Stored dataset items:
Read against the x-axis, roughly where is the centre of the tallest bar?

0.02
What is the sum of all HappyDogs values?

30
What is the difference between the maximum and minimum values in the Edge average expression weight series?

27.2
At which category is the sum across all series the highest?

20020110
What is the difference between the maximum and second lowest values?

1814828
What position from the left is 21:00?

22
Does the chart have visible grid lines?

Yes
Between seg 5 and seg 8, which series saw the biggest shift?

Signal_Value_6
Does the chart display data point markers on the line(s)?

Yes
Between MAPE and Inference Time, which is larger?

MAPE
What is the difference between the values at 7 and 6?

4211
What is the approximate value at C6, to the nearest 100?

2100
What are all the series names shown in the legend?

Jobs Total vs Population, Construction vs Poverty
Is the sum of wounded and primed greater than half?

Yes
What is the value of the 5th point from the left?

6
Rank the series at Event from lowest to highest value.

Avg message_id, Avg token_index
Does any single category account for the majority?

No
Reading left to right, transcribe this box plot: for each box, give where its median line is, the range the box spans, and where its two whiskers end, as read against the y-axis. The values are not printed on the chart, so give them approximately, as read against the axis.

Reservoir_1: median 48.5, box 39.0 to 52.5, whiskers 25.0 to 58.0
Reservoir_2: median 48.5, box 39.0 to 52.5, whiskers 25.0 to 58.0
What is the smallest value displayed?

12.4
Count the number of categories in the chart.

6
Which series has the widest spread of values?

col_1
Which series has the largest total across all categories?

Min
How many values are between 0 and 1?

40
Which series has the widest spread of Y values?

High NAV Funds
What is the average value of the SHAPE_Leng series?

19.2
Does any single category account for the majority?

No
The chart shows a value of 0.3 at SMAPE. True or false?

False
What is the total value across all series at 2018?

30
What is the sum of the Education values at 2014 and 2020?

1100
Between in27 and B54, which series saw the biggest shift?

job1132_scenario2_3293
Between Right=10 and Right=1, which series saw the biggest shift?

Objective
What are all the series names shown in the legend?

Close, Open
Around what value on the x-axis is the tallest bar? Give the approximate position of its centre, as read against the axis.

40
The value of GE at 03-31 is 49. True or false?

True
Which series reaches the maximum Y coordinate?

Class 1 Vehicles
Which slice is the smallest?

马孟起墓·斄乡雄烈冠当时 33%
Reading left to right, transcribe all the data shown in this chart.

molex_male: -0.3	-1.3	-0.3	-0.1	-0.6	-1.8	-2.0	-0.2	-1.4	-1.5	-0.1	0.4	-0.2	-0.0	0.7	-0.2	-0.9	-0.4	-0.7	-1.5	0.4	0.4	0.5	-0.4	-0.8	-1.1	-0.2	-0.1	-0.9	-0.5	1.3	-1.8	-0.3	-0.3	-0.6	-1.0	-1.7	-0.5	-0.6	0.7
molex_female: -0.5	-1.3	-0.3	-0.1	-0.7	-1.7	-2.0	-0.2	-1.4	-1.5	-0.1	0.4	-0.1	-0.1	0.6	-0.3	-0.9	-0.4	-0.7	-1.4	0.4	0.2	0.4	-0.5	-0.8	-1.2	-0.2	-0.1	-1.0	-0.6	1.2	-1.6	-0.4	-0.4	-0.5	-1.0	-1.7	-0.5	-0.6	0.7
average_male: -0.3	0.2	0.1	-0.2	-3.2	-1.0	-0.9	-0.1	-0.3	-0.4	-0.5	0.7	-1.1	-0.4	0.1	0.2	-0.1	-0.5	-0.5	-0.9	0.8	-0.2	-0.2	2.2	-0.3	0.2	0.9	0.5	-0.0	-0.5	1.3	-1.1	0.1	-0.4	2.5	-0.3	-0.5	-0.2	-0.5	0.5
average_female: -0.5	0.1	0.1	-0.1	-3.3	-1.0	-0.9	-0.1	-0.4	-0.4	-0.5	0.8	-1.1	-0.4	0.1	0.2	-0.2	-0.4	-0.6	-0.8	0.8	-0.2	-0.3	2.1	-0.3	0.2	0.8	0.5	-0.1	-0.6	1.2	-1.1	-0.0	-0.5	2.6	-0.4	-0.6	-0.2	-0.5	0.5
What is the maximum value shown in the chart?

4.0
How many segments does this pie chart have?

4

What you should do: Write out all of the material again, swapping every "legend" for "key" and changing nothing else.

Solution to the exercise:
Read against the x-axis, roughly where is the centre of the tallest bar?

0.02
What is the sum of all HappyDogs values?

30
What is the difference between the maximum and minimum values in the Edge average expression weight series?

27.2
At which category is the sum across all series the highest?

20020110
What is the difference between the maximum and second lowest values?

1814828
What position from the left is 21:00?

22
Does the chart have visible grid lines?

Yes
Between seg 5 and seg 8, which series saw the biggest shift?

Signal_Value_6
Does the chart display data point markers on the line(s)?

Yes
Between MAPE and Inference Time, which is larger?

MAPE
What is the difference between the values at 7 and 6?

4211
What is the approximate value at C6, to the nearest 100?

2100
What are all the series names shown in the key?

Jobs Total vs Population, Construction vs Poverty
Is the sum of wounded and primed greater than half?

Yes
What is the value of the 5th point from the left?

6
Rank the series at Event from lowest to highest value.

Avg message_id, Avg token_index
Does any single category account for the majority?

No
Reading left to right, transcribe this box plot: for each box, give where its median line is, the range the box spans, and where its two whiskers end, as read against the y-axis. The values are not printed on the chart, so give them approximately, as read against the axis.

Reservoir_1: median 48.5, box 39.0 to 52.5, whiskers 25.0 to 58.0
Reservoir_2: median 48.5, box 39.0 to 52.5, whiskers 25.0 to 58.0
What is the smallest value displayed?

12.4
Count the number of categories in the chart.

6
Which series has the widest spread of values?

col_1
Which series has the largest total across all categories?

Min
How many values are between 0 and 1?

40
Which series has the widest spread of Y values?

High NAV Funds
What is the average value of the SHAPE_Leng series?

19.2
Does any single category account for the majority?

No
The chart shows a value of 0.3 at SMAPE. True or false?

False
What is the total value across all series at 2018?

30
What is the sum of the Education values at 2014 and 2020?

1100
Between in27 and B54, which series saw the biggest shift?

job1132_scenario2_3293
Between Right=10 and Right=1, which series saw the biggest shift?

Objective
What are all the series names shown in the key?

Close, Open
Around what value on the x-axis is the tallest bar? Give the approximate position of its centre, as read against the axis.

40
The value of GE at 03-31 is 49. True or false?

True
Which series reaches the maximum Y coordinate?

Class 1 Vehicles
Which slice is the smallest?

马孟起墓·斄乡雄烈冠当时 33%
Reading left to right, transcribe all the data shown in this chart.

molex_male: -0.3	-1.3	-0.3	-0.1	-0.6	-1.8	-2.0	-0.2	-1.4	-1.5	-0.1	0.4	-0.2	-0.0	0.7	-0.2	-0.9	-0.4	-0.7	-1.5	0.4	0.4	0.5	-0.4	-0.8	-1.1	-0.2	-0.1	-0.9	-0.5	1.3	-1.8	-0.3	-0.3	-0.6	-1.0	-1.7	-0.5	-0.6	0.7
molex_female: -0.5	-1.3	-0.3	-0.1	-0.7	-1.7	-2.0	-0.2	-1.4	-1.5	-0.1	0.4	-0.1	-0.1	0.6	-0.3	-0.9	-0.4	-0.7	-1.4	0.4	0.2	0.4	-0.5	-0.8	-1.2	-0.2	-0.1	-1.0	-0.6	1.2	-1.6	-0.4	-0.4	-0.5	-1.0	-1.7	-0.5	-0.6	0.7
average_male: -0.3	0.2	0.1	-0.2	-3.2	-1.0	-0.9	-0.1	-0.3	-0.4	-0.5	0.7	-1.1	-0.4	0.1	0.2	-0.1	-0.5	-0.5	-0.9	0.8	-0.2	-0.2	2.2	-0.3	0.2	0.9	0.5	-0.0	-0.5	1.3	-1.1	0.1	-0.4	2.5	-0.3	-0.5	-0.2	-0.5	0.5
average_female: -0.5	0.1	0.1	-0.1	-3.3	-1.0	-0.9	-0.1	-0.4	-0.4	-0.5	0.8	-1.1	-0.4	0.1	0.2	-0.2	-0.4	-0.6	-0.8	0.8	-0.2	-0.3	2.1	-0.3	0.2	0.8	0.5	-0.1	-0.6	1.2	-1.1	-0.0	-0.5	2.6	-0.4	-0.6	-0.2	-0.5	0.5
What is the maximum value shown in the chart?

4.0
How many segments does this pie chart have?

4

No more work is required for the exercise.